##### Provided entries #####

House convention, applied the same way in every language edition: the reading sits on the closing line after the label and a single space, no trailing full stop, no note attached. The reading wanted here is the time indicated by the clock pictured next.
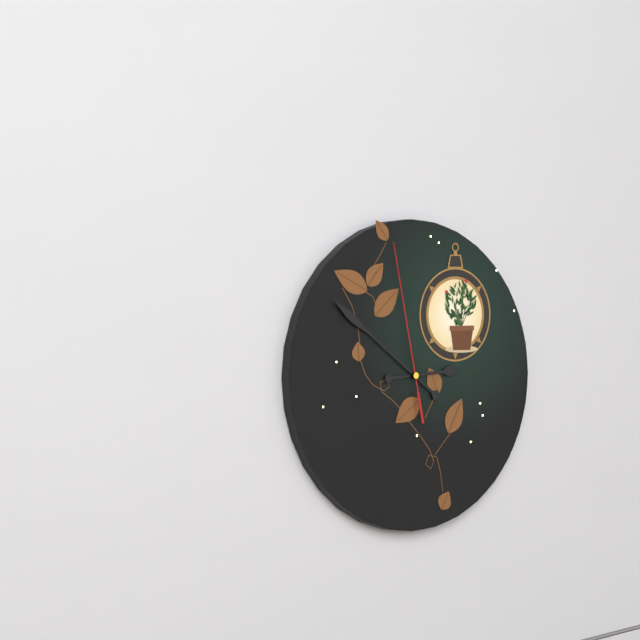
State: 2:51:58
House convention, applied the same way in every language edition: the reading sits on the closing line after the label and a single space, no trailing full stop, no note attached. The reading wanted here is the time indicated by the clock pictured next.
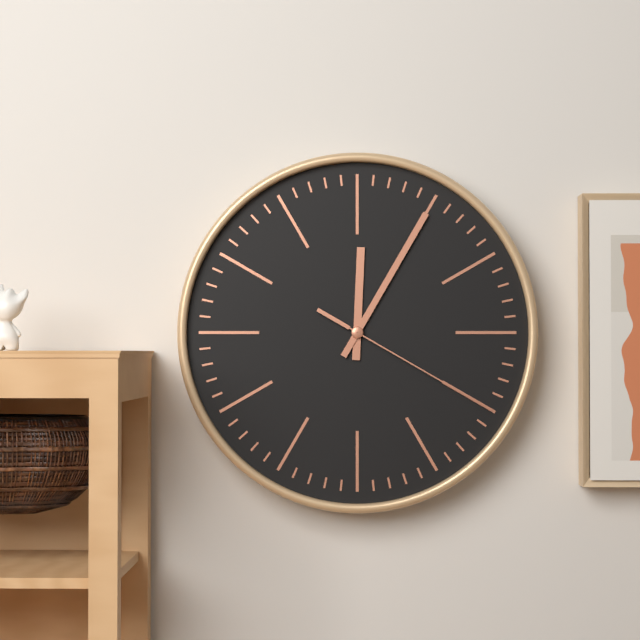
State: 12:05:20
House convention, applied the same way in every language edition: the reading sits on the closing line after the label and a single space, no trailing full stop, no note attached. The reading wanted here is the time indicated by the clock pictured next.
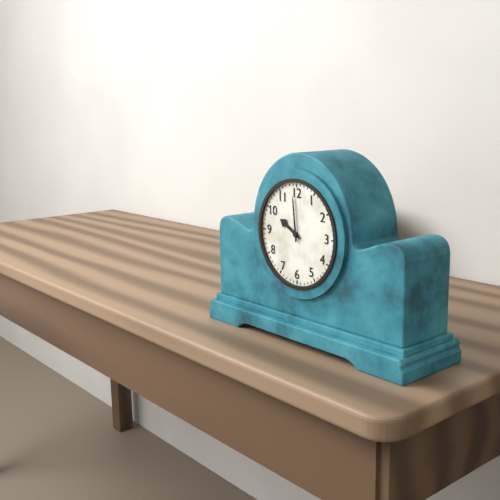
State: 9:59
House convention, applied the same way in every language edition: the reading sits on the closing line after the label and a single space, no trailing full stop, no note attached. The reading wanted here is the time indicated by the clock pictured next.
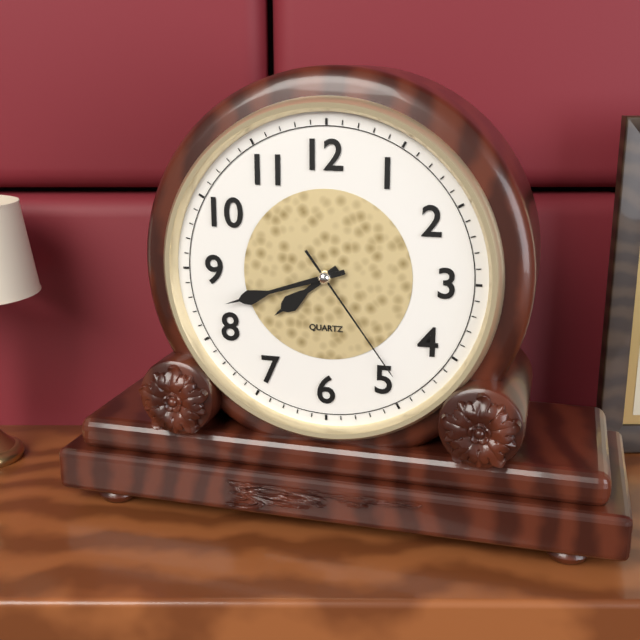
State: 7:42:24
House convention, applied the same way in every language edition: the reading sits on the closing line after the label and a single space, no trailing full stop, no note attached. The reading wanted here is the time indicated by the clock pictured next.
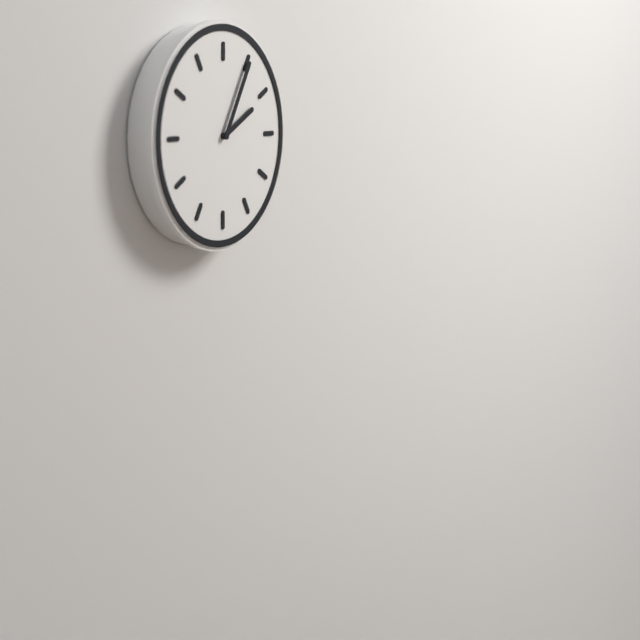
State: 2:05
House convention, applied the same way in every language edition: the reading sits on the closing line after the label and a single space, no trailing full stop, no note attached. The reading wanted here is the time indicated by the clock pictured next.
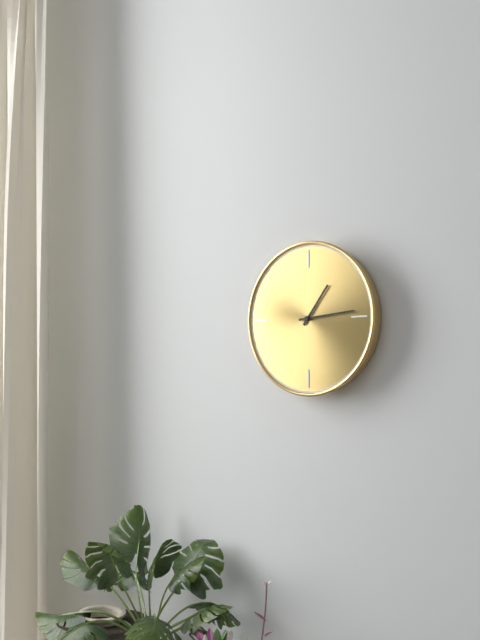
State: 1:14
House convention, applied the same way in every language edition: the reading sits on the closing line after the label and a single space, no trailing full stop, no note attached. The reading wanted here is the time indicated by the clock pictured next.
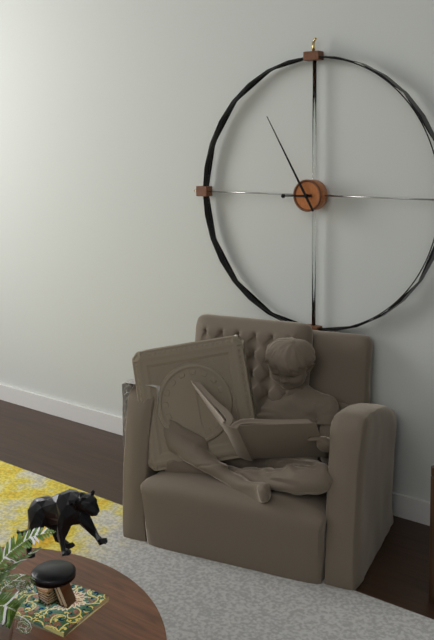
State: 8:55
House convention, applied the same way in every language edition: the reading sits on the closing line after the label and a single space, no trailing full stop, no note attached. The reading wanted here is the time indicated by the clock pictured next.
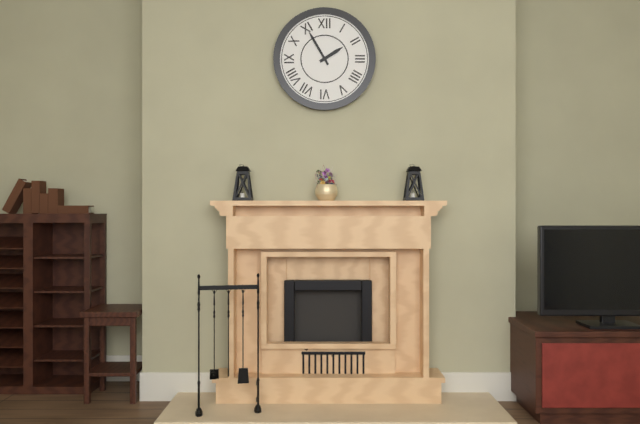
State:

#####

Job:
Find every line in the listing that contains the word "State" and copy each of those lines.

Task output:
State: 2:51:58
State: 12:05:20
State: 9:59
State: 7:42:24
State: 2:05
State: 1:14
State: 8:55
State:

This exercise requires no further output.